Available records: Begin
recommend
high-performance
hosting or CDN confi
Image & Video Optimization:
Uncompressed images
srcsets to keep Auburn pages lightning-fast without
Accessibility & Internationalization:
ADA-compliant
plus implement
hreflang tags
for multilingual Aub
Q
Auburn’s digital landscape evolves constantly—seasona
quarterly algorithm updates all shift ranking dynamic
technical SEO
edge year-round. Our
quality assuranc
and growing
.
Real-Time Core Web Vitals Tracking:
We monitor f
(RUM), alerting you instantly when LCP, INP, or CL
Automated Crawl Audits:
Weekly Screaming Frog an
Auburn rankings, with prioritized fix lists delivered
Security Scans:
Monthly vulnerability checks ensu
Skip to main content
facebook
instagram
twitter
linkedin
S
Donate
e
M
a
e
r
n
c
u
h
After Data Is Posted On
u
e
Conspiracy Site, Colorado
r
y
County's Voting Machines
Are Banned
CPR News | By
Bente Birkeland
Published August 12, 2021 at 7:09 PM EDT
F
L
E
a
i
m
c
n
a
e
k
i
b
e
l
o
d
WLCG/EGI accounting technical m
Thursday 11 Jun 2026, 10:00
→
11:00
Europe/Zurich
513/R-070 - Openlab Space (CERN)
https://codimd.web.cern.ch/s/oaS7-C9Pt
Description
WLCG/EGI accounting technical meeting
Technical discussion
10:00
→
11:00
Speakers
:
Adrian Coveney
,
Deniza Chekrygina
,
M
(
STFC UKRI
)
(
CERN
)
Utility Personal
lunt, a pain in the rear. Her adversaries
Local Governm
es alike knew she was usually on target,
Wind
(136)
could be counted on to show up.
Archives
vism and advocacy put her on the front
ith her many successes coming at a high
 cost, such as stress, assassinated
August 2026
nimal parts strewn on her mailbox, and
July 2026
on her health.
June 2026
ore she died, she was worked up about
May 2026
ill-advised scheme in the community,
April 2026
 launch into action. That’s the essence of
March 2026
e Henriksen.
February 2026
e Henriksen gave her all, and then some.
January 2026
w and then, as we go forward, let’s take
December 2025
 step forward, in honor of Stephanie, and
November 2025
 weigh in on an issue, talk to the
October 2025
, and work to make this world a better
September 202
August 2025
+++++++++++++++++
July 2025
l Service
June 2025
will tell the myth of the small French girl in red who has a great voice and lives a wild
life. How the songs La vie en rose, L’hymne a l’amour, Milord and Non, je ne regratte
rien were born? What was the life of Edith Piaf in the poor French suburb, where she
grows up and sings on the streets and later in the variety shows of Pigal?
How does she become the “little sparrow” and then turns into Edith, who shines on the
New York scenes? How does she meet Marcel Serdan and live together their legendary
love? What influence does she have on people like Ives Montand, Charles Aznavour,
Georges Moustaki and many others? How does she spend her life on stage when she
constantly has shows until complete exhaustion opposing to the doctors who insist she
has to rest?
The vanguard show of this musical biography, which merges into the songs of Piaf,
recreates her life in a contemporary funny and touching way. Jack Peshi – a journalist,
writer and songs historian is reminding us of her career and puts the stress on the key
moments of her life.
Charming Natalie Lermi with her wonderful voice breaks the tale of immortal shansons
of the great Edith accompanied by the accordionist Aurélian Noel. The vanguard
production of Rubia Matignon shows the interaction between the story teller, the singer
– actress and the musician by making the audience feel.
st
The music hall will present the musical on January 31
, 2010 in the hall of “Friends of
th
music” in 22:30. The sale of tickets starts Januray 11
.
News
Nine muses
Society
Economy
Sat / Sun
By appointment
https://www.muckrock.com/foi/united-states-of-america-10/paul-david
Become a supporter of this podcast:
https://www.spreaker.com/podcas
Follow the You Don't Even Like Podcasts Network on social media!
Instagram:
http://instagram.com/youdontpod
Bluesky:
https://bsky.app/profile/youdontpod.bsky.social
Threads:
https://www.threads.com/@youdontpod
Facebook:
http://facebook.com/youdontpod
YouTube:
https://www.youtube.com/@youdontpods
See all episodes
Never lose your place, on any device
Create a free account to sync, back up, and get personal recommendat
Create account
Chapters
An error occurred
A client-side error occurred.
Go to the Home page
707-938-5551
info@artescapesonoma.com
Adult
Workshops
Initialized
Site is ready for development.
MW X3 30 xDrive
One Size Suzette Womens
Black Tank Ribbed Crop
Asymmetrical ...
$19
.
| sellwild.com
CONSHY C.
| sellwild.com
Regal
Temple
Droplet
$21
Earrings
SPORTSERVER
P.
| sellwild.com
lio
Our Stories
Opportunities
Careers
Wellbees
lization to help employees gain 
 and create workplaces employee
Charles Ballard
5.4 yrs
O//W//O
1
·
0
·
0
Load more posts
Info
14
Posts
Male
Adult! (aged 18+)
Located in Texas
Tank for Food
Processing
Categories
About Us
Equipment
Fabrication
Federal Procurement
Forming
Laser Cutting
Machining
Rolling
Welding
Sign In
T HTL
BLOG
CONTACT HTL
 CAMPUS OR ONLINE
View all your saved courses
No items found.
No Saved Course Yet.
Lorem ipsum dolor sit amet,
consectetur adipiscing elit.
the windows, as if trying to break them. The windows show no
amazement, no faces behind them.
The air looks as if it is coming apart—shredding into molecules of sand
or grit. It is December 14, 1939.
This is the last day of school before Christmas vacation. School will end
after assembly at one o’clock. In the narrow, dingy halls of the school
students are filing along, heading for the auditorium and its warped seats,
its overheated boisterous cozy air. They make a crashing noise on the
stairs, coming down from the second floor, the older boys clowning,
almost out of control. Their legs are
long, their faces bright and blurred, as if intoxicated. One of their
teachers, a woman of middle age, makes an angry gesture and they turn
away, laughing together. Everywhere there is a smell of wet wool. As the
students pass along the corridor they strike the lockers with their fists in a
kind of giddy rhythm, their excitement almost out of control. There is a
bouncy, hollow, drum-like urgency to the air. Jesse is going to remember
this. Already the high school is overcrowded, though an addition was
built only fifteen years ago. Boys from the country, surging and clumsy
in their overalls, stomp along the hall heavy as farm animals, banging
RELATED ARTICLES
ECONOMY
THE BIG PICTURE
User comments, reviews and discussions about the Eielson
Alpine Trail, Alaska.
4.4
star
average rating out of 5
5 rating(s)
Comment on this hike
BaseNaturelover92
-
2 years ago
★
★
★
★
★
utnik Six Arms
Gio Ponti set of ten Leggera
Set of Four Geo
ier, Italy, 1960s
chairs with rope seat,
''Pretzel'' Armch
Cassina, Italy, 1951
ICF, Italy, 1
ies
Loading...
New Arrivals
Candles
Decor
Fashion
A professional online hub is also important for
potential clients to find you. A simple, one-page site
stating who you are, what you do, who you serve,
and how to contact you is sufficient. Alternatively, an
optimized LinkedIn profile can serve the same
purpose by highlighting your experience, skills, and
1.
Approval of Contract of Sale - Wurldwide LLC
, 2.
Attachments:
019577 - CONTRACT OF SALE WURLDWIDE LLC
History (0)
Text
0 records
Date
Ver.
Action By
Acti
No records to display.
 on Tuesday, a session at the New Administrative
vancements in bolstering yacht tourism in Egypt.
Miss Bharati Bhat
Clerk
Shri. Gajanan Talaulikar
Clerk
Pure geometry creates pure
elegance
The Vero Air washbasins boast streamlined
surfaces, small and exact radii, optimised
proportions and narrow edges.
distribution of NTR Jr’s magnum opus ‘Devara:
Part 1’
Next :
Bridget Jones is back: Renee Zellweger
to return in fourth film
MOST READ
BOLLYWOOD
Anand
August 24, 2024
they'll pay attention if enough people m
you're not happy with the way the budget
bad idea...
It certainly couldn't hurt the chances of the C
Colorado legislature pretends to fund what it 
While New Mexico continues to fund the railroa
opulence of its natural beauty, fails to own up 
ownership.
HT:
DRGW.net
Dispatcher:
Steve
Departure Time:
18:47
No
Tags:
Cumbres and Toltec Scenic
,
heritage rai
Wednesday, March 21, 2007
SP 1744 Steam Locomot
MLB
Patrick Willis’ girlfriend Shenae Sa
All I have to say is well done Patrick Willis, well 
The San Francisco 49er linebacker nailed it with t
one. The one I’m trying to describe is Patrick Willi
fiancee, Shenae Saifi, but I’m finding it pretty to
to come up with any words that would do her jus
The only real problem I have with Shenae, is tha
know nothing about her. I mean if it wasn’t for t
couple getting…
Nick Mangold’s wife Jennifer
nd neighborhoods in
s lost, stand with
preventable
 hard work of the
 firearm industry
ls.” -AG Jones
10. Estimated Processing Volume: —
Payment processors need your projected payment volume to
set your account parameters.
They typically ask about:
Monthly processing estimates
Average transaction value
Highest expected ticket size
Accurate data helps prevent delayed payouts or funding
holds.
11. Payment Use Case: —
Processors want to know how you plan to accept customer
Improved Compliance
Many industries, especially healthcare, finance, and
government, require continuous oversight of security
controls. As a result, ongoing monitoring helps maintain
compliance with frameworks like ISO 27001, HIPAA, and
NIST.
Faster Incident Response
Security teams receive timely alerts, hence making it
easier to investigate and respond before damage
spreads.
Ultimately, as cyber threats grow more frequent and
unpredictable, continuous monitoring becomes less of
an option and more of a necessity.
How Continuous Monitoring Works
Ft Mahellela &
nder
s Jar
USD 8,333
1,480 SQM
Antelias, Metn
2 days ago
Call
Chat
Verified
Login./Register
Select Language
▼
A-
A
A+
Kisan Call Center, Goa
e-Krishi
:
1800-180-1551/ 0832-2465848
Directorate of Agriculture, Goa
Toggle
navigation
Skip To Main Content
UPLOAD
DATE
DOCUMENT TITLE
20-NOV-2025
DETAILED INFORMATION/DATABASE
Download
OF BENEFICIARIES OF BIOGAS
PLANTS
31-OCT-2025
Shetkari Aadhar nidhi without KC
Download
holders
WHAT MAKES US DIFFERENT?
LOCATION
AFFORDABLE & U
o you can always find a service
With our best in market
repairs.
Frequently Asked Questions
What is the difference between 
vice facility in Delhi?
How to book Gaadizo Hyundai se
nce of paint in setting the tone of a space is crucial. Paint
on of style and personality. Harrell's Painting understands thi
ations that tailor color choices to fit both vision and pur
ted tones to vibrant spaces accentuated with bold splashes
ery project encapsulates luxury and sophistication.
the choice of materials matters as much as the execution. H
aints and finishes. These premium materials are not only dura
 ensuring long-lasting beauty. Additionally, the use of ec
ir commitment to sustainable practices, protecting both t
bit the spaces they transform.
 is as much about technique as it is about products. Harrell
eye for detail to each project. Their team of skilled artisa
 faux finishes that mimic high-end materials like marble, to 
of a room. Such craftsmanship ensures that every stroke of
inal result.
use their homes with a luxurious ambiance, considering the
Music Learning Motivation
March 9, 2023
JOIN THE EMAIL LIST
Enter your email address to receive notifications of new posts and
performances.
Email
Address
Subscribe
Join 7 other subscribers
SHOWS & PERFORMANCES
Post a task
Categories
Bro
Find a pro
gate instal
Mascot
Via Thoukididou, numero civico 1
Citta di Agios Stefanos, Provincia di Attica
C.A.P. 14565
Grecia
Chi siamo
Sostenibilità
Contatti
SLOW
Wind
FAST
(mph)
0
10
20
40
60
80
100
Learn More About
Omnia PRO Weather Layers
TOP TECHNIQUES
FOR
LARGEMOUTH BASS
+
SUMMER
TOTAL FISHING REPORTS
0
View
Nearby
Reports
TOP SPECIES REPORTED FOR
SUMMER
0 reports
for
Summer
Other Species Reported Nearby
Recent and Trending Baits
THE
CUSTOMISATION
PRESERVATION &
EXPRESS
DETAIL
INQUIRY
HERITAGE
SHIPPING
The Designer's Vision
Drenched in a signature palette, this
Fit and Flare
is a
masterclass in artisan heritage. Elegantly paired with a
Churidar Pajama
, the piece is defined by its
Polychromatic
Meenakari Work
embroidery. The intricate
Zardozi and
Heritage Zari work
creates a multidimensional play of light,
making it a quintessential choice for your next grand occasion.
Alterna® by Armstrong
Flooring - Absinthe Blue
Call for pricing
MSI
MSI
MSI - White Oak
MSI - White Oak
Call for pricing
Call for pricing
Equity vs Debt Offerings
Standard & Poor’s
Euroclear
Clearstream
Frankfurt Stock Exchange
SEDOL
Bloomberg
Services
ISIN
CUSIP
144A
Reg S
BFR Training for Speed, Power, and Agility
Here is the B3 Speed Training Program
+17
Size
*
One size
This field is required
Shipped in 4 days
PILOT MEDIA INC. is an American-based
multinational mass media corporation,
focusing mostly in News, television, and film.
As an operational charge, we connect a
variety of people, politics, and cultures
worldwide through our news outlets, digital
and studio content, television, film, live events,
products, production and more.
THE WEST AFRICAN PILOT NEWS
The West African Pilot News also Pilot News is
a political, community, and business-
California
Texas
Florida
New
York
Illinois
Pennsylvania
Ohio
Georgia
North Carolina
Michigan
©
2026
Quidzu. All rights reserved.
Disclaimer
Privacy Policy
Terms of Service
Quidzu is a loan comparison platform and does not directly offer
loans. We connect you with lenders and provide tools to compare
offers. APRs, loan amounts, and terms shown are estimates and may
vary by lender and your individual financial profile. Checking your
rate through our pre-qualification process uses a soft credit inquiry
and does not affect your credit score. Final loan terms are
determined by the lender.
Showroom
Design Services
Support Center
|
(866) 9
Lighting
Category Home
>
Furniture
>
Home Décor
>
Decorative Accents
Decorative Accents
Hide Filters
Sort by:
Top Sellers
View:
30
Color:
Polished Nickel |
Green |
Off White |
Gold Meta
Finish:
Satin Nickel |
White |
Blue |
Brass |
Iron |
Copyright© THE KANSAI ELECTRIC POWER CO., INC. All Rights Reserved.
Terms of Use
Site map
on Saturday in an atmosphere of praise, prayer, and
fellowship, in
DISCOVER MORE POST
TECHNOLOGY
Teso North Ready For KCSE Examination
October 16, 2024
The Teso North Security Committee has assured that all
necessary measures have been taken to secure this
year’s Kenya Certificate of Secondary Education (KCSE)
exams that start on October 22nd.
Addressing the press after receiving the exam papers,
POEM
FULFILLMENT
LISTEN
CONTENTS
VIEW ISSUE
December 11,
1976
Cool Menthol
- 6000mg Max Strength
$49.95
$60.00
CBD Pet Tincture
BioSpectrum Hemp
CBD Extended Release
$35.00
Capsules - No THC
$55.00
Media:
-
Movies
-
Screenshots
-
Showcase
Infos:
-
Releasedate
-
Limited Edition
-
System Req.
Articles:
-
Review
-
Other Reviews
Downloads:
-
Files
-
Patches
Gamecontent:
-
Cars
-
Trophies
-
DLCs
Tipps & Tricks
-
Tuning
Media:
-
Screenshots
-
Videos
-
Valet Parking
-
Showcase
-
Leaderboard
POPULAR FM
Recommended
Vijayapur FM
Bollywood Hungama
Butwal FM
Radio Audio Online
Available records: End
Task statement →
Rewrite the rows from the start through the line containing "Published August 12, 2021 at 7:09 PM EDT", swapping "Voting Machines" for "Election Equipment" and leaving everything else unchanged.

Output →
recommend
high-performance
hosting or CDN confi
Image & Video Optimization:
Uncompressed images
srcsets to keep Auburn pages lightning-fast without
Accessibility & Internationalization:
ADA-compliant
plus implement
hreflang tags
for multilingual Aub
Q
Auburn’s digital landscape evolves constantly—seasona
quarterly algorithm updates all shift ranking dynamic
technical SEO
edge year-round. Our
quality assuranc
and growing
.
Real-Time Core Web Vitals Tracking:
We monitor f
(RUM), alerting you instantly when LCP, INP, or CL
Automated Crawl Audits:
Weekly Screaming Frog an
Auburn rankings, with prioritized fix lists delivered
Security Scans:
Monthly vulnerability checks ensu
Skip to main content
facebook
instagram
twitter
linkedin
S
Donate
e
M
a
e
r
n
c
u
h
After Data Is Posted On
u
e
Conspiracy Site, Colorado
r
y
County's Election Equipment
Are Banned
CPR News | By
Bente Birkeland
Published August 12, 2021 at 7:09 PM EDT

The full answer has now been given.